--- START ---

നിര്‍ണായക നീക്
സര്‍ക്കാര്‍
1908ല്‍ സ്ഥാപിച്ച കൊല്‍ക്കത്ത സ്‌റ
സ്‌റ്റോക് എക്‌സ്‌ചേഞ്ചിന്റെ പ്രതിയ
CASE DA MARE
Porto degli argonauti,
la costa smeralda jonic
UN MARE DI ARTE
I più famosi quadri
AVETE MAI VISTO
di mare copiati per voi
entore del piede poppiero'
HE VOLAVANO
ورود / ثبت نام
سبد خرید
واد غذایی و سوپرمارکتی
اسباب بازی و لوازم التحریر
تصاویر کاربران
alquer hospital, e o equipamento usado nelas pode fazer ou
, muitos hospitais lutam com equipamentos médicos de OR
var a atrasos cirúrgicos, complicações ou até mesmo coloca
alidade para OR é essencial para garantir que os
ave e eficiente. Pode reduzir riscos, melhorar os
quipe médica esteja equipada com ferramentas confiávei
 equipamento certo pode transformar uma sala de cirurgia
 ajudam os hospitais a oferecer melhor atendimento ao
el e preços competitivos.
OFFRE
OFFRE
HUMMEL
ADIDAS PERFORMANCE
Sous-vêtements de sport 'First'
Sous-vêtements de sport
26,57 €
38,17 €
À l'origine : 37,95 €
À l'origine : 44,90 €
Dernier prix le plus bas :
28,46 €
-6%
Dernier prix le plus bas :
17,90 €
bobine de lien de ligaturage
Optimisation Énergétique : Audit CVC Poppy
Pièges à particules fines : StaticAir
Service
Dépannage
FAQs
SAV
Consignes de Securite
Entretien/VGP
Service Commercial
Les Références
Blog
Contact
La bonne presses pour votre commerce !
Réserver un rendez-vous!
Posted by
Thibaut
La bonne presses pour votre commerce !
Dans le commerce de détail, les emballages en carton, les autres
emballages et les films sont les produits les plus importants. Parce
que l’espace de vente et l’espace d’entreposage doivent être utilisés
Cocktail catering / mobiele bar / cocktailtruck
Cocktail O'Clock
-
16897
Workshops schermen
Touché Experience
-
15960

--- END ---

# Job:
The required answer is the complete data, repeated exactly.

# Solution for this exercise:
നിര്‍ണായക നീക്
സര്‍ക്കാര്‍
1908ല്‍ സ്ഥാപിച്ച കൊല്‍ക്കത്ത സ്‌റ
സ്‌റ്റോക് എക്‌സ്‌ചേഞ്ചിന്റെ പ്രതിയ
CASE DA MARE
Porto degli argonauti,
la costa smeralda jonic
UN MARE DI ARTE
I più famosi quadri
AVETE MAI VISTO
di mare copiati per voi
entore del piede poppiero'
HE VOLAVANO
ورود / ثبت نام
سبد خرید
واد غذایی و سوپرمارکتی
اسباب بازی و لوازم التحریر
تصاویر کاربران
alquer hospital, e o equipamento usado nelas pode fazer ou
, muitos hospitais lutam com equipamentos médicos de OR
var a atrasos cirúrgicos, complicações ou até mesmo coloca
alidade para OR é essencial para garantir que os
ave e eficiente. Pode reduzir riscos, melhorar os
quipe médica esteja equipada com ferramentas confiávei
 equipamento certo pode transformar uma sala de cirurgia
 ajudam os hospitais a oferecer melhor atendimento ao
el e preços competitivos.
OFFRE
OFFRE
HUMMEL
ADIDAS PERFORMANCE
Sous-vêtements de sport 'First'
Sous-vêtements de sport
26,57 €
38,17 €
À l'origine : 37,95 €
À l'origine : 44,90 €
Dernier prix le plus bas :
28,46 €
-6%
Dernier prix le plus bas :
17,90 €
bobine de lien de ligaturage
Optimisation Énergétique : Audit CVC Poppy
Pièges à particules fines : StaticAir
Service
Dépannage
FAQs
SAV
Consignes de Securite
Entretien/VGP
Service Commercial
Les Références
Blog
Contact
La bonne presses pour votre commerce !
Réserver un rendez-vous!
Posted by
Thibaut
La bonne presses pour votre commerce !
Dans le commerce de détail, les emballages en carton, les autres
emballages et les films sont les produits les plus importants. Parce
que l’espace de vente et l’espace d’entreposage doivent être utilisés
Cocktail catering / mobiele bar / cocktailtruck
Cocktail O'Clock
-
16897
Workshops schermen
Touché Experience
-
15960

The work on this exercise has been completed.